### Problem to work on
Pictures aside, output each record exactly.

### Data to use
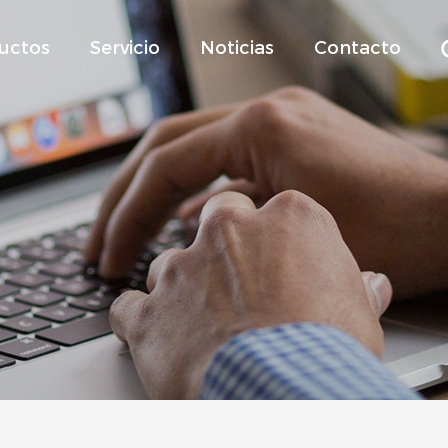
uctos
Servicio
Noticias
Contacto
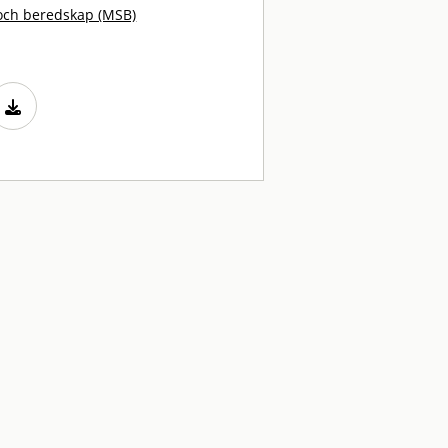
och beredskap (MSB)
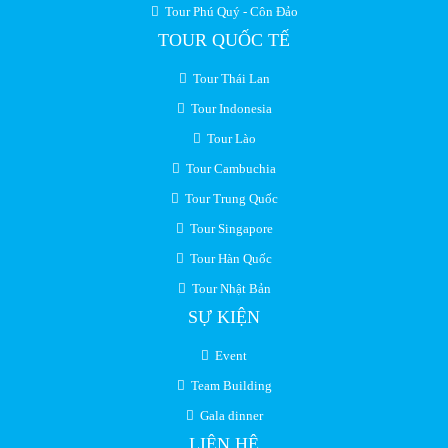
Tour Phú Quý - Côn Đảo
TOUR QUỐC TẾ
Tour Thái Lan
Tour Indonesia
Tour Lào
Tour Cambuchia
Tour Trung Quốc
Tour Singapore
Tour Hàn Quốc
Tour Nhật Bản
SỰ KIỆN
Event
Team Building
Gala dinner
LIÊN HỆ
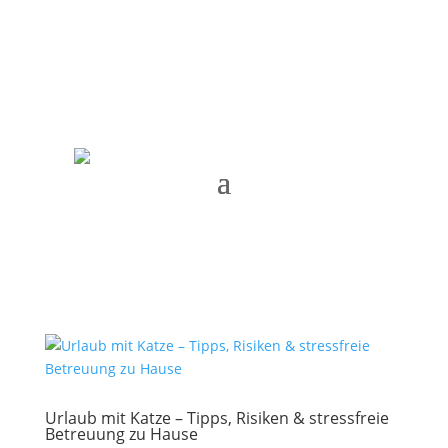
Termin vereinbaren
Urlaub mit Katze – Tipps, Risiken & stressfreie
Betreuung zu Hause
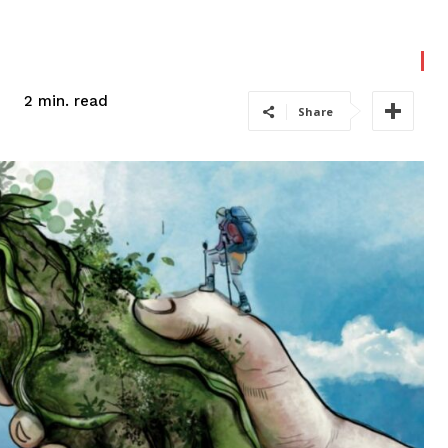
read
2
min.
Share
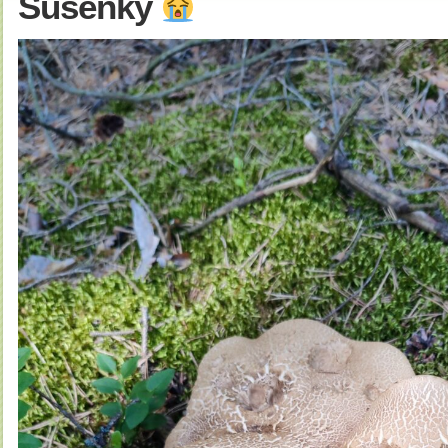
Sušenky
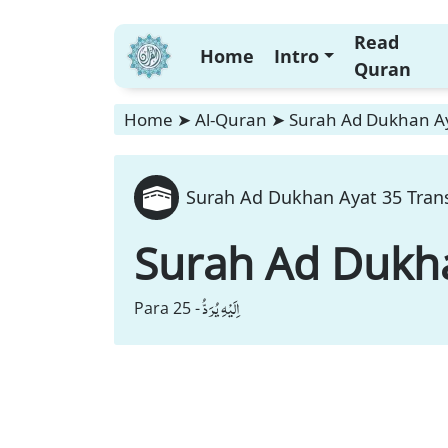
Read
Home
Intro
Quran
Home
➤
Al-Quran
➤
Surah Ad Dukhan Ay
Surah Ad Dukhan Ayat 35 Trans
Surah Ad Dukh
اِلَیْهِ یُرَدُّ
Para 25 -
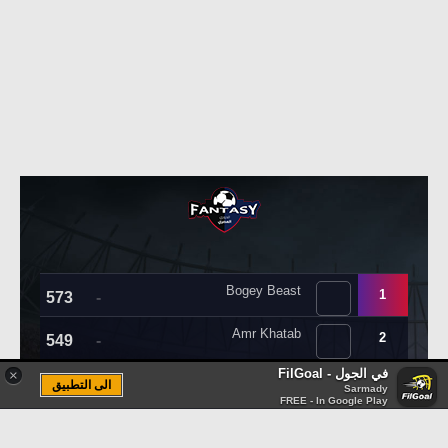
في الجول - FilGoal
×
الى التطبيق
Sarmady
FREE - In Google Play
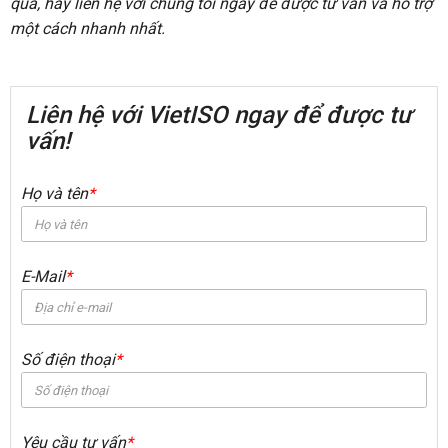
quả, hãy liên hệ với chúng tôi ngay để được tư vấn và hỗ trợ
một cách nhanh nhất.
Liên hệ với VietISO ngay để được tư
vấn!
Họ và tên
*
E-Mail
*
Số điện thoại
*
Yêu cầu tư vấn
*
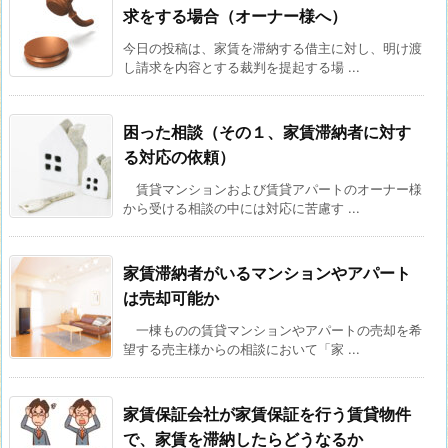
求をする場合（オーナー様へ）
今日の投稿は、家賃を滞納する借主に対し、明け渡
し請求を内容とする裁判を提起する場 ...
困った相談（その１、家賃滞納者に対す
る対応の依頼）
賃貸マンションおよび賃貸アパートのオーナー様
から受ける相談の中には対応に苦慮す ...
家賃滞納者がいるマンションやアパート
は売却可能か
一棟ものの賃貸マンションやアパートの売却を希
望する売主様からの相談において「家 ...
家賃保証会社が家賃保証を行う賃貸物件
で、家賃を滞納したらどうなるか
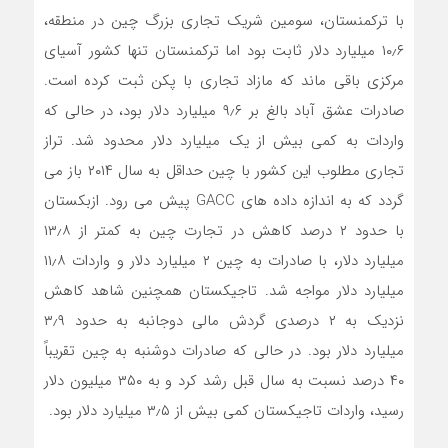
با ترکمنستان، سومین شریک تجاری بزرگ چین در منطقه،
۱۰٫۶ میلیارد دلار ثابت بود اما ترکمنستان تنها کشور آسیای
مرکزی باقی ماند که مازاد تجاری با پکن ثبت کرده است.
صادرات عشق آباد بالغ بر ۹٫۶ میلیارد دلار بود، در حالی که
واردات به کمی بیش از یک میلیارد دلار محدود شد. تراز
تجاری مطلوب این کشور با چین حداقل به سال ۲۰۱۴ باز می
گردد که به اندازه داده های GACC پیش می رود. ازبکستان
با حدود ۲ درصد کاهش در تجارت چین به کمتر از ۱۳٫۸
میلیارد دلار، با صادرات به چین ۲ میلیارد دلار و واردات ۱۱٫۸
میلیارد دلار مواجه شد. تاجیکستان همچنین شاهد کاهش
نزدیک به ۲ درصدی گردش مالی دوجانبه به حدود ۳٫۹
میلیارد دلار بود. در حالی که صادرات دوشنبه به چین تقریباً
۴۰ درصد نسبت به سال قبل رشد کرد و به ۳۵۰ میلیون دلار
رسید، واردات تاجیکستان کمی بیش از ۳٫۵ میلیارد دلار بود.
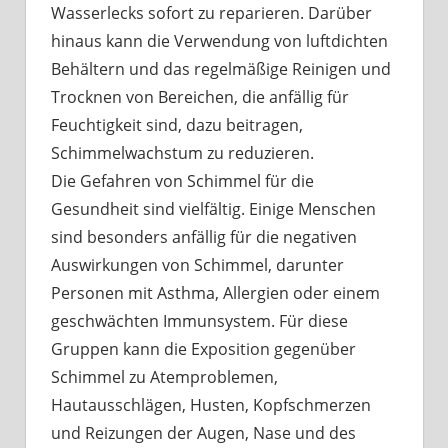
Wasserlecks sofort zu reparieren. Darüber
hinaus kann die Verwendung von luftdichten
Behältern und das regelmäßige Reinigen und
Trocknen von Bereichen, die anfällig für
Feuchtigkeit sind, dazu beitragen,
Schimmelwachstum zu reduzieren.
Die Gefahren von Schimmel für die
Gesundheit sind vielfältig. Einige Menschen
sind besonders anfällig für die negativen
Auswirkungen von Schimmel, darunter
Personen mit Asthma, Allergien oder einem
geschwächten Immunsystem. Für diese
Gruppen kann die Exposition gegenüber
Schimmel zu Atemproblemen,
Hautausschlägen, Husten, Kopfschmerzen
und Reizungen der Augen, Nase und des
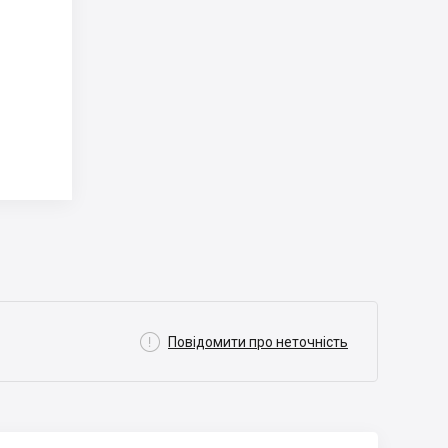

Повідомити про неточність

### Written response
uctos
Servicio
Noticias
Contacto
och beredskap (MSB)
Tour Phú Quý - Côn Đảo
TOUR QUỐC TẾ
Tour Thái Lan
Tour Indonesia
Tour Lào
Tour Cambuchia
Tour Trung Quốc
Tour Singapore
Tour Hàn Quốc
Tour Nhật Bản
SỰ KIỆN
Event
Team Building
Gala dinner
LIÊN HỆ
Termin vereinbaren
Urlaub mit Katze – Tipps, Risiken & stressfreie
Betreuung zu Hause
read
2
min.
Share
Sušenky
Read
Home
Intro
Quran
Home
➤
Al-Quran
➤
Surah Ad Dukhan Ay
Surah Ad Dukhan Ayat 35 Trans
Surah Ad Dukh
اِلَیْهِ یُرَدُّ
Para 25 -
في الجول - FilGoal
×
الى التطبيق
Sarmady
FREE - In Google Play
quả, hãy liên hệ với chúng tôi ngay để được tư vấn và hỗ trợ
một cách nhanh nhất.
Liên hệ với VietISO ngay để được tư
vấn!
Họ và tên
*
E-Mail
*
Số điện thoại
*
Yêu cầu tư vấn
*
求をする場合（オーナー様へ）
今日の投稿は、家賃を滞納する借主に対し、明け渡
し請求を内容とする裁判を提起する場 ...
困った相談（その１、家賃滞納者に対す
る対応の依頼）
賃貸マンションおよび賃貸アパートのオーナー様
から受ける相談の中には対応に苦慮す ...
家賃滞納者がいるマンションやアパート
は売却可能か
一棟ものの賃貸マンションやアパートの売却を希
望する売主様からの相談において「家 ...
家賃保証会社が家賃保証を行う賃貸物件
で、家賃を滞納したらどうなるか
با ترکمنستان، سومین شریک تجاری بزرگ چین در منطقه،
۱۰٫۶ میلیارد دلار ثابت بود اما ترکمنستان تنها کشور آسیای
مرکزی باقی ماند که مازاد تجاری با پکن ثبت کرده است.
صادرات عشق آباد بالغ بر ۹٫۶ میلیارد دلار بود، در حالی که
واردات به کمی بیش از یک میلیارد دلار محدود شد. تراز
تجاری مطلوب این کشور با چین حداقل به سال ۲۰۱۴ باز می
گردد که به اندازه داده های GACC پیش می رود. ازبکستان
با حدود ۲ درصد کاهش در تجارت چین به کمتر از ۱۳٫۸
میلیارد دلار، با صادرات به چین ۲ میلیارد دلار و واردات ۱۱٫۸
میلیارد دلار مواجه شد. تاجیکستان همچنین شاهد کاهش
نزدیک به ۲ درصدی گردش مالی دوجانبه به حدود ۳٫۹
میلیارد دلار بود. در حالی که صادرات دوشنبه به چین تقریباً
۴۰ درصد نسبت به سال قبل رشد کرد و به ۳۵۰ میلیون دلار
رسید، واردات تاجیکستان کمی بیش از ۳٫۵ میلیارد دلار بود.
Wasserlecks sofort zu reparieren. Darüber
hinaus kann die Verwendung von luftdichten
Behältern und das regelmäßige Reinigen und
Trocknen von Bereichen, die anfällig für
Feuchtigkeit sind, dazu beitragen,
Schimmelwachstum zu reduzieren.
Die Gefahren von Schimmel für die
Gesundheit sind vielfältig. Einige Menschen
sind besonders anfällig für die negativen
Auswirkungen von Schimmel, darunter
Personen mit Asthma, Allergien oder einem
geschwächten Immunsystem. Für diese
Gruppen kann die Exposition gegenüber
Schimmel zu Atemproblemen,
Hautausschlägen, Husten, Kopfschmerzen
und Reizungen der Augen, Nase und des

Повідомити про неточність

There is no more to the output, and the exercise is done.